Alert on repeated ping failures

I'd like to set up:

  1. a dashboard showing the ping status of a number of systems (perhaps a table of system names and their status)
  2. alerts indicating when systems have stopped responding to the last X ping attempts.

I currently have Heartbeat pinging a number of systems and am getting an index with @timestamp, but it's not clear to me how to set up the alerts or dashboard from there. Any help would be appreciated.

You can build your own dashboards in Kibana. I would start with the Time Series Visual Builder if I were creating a new visualization.

This is one that I use with Heartbeat.

Then for Altering I use Watcher which is part of X-Pack. This will create a watch that queries the data every 60s and looks for hosts that were down and sends me a Slack notification.
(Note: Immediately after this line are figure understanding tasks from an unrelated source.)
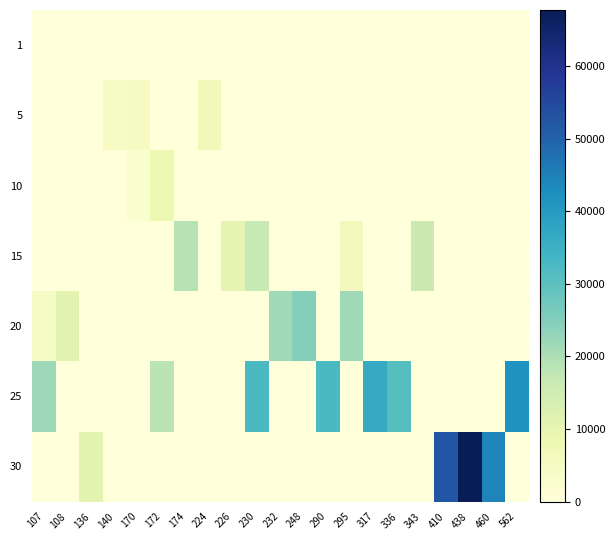

Reading right to left, what are all the values shown in this chart?

1: 562=0	460=0	438=0	410=0	343=0	336=0	317=0	295=0	290=0	248=0	232=0	230=0	226=0	224=0	174=0	172=0	170=0	140=0	136=0	108=0	107=0
5: 562=0	460=0	438=0	410=0	343=0	336=0	317=0	295=0	290=0	248=0	232=0	230=0	226=0	224=6840	174=0	172=0	170=5220	140=4660	136=0	108=0	107=0
10: 562=0	460=0	438=0	410=0	343=0	336=0	317=0	295=0	290=0	248=0	232=0	230=0	226=0	224=0	174=0	172=8430	170=2230	140=0	136=0	108=0	107=0
15: 562=0	460=0	438=0	410=0	343=15980	336=0	317=0	295=6110	290=0	248=0	232=0	230=16920	226=10100	224=0	174=18910	172=0	170=0	140=0	136=0	108=0	107=0
20: 562=0	460=0	438=0	410=0	343=0	336=0	317=0	295=21600	290=0	248=24710	232=21600	230=0	226=0	224=0	174=0	172=0	170=0	140=0	136=0	108=10970	107=4440
25: 562=41630	460=0	438=0	410=0	343=0	336=30820	317=36390	295=0	290=32460	248=0	232=0	230=32460	226=0	224=0	174=0	172=18490	170=0	140=0	136=0	108=0	107=21830
30: 562=0	460=44230	438=67730	410=52220	343=0	336=0	317=0	295=0	290=0	248=0	232=0	230=0	226=0	224=0	174=0	172=0	170=0	140=0	136=10740	108=0	107=0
PUT _xpack/watcher/watch/heartbeat-monitor-status-down
{
    "trigger": {
      "schedule": {
        "interval": "1m"
      }
    },
    "input": {
      "search": {
        "request": {
          "search_type": "query_then_fetch",
          "indices": [
            "heartbeat-*"
          ],
          "types": [],
          "body": {
            "size": 0,
            "query": {
              "bool": {
                "must": [
                  {
                    "term": {
                      "monitor.status": {
                        "value": "down"
                      }
                    }
                  }
                ],
                "filter": [
                  {
                    "range": {
                      "@timestamp": {
                        "from": "now-1m"
                      }
                    }
                  }
                ]
              }
            },
            "aggregations": {
              "by_monitors": {
                "terms": {
                  "field": "monitor.id",
                  "size": 10,
                  "min_doc_count": 1
                }
              }
            }
          }
        }
      }
    },
    "condition": {
      "compare": {
        "ctx.payload.hits.total": {
          "gt": 0
        }
      }
    },
    "actions": {
      "notify-slack": {
        "throttle_period_in_millis": 900000,
        "slack": {
          "account": "monitoring",
          "message": {
            "from": "Heartbeat",
            "text": "Some hosts are unresponsive.",
            "dynamic_attachments": {
              "list_path": "ctx.payload.aggregations.by_monitors.buckets",
              "attachment_template": {
                "color": "warning",
                "title": "{{key}}",
                "text": "Total events: {{doc_count}}"
              }
            }
          }
        }
      }
    }
}
1 Like

@andrewkroh, thanks for your reply. I'm not sure how to re-create your dashboard, though:

For the ICMP RTT Times time series visual builder what are you specifying for the aggregation and grouping?

For the up and down count, I guess these are Data > Metric visualizations, but what do you specify for the metrics/buckets?

For the alert, where does that definition go? Can I enter that in through the Kibana interface?

I guess under New Watch I should choose Advanced Watch vs. Threshold Alert to be able to enter the JSON definition.

I built mine before TSVB existed so I used a Line Chart. But conceptually they will be the same. It's a metric agg on the max icmp.rtt.us value. And each line represents a single monitor.ip so group by that value.

The up/down metrics are unique counts of the monitor.id with a query of either monitor.status:up or monitor.status:down.

Ok, thanks.

I haven't managed to reproduce the line chart. On the Metrics Y-axis I have max icmp.rtt.us. In the Buckets section I have X-Axis date histogram by @timestamp, 30m interval, and Split Series terms by monitor.host. I see some dots/circles but no lines.

For the up/down metrics I managed to get something approximately like what you have by using a metric of unique count of monitor.id with buckets split group by terms on monitor status. But otherwise I didn't see how/where to specify a query of either monitor.status:up or monitor.status:down ...

monitor.status: up would go into the text box that says "Search...". This will filter things such that the aggregation only includes those that are up.

Thanks Andrew, your screenshot helped me reproduce the line chart.

For the up/down metric, I didn't see any text box that says "Search..." (there's "JSON Input", "Exclude", "Include") but I found under Buckets > Split Group > Aggregation > Filters that I can filter for "monitor.status:down".

But it looks like for the up/down metric to be useful I would also need it to only count ping records that are from the last X minutes only, and it's not clear how to do that at the same time as having that filter.

It’s shown in the image you posted. It’s near the top. Right under “Visualize”.

Ah, thanks Andrew! I didn't realize that that bar was part of the visualization definition ... I was only looking under Data and Options under the index pattern.

This topic was automatically closed 28 days after the last reply. New replies are no longer allowed.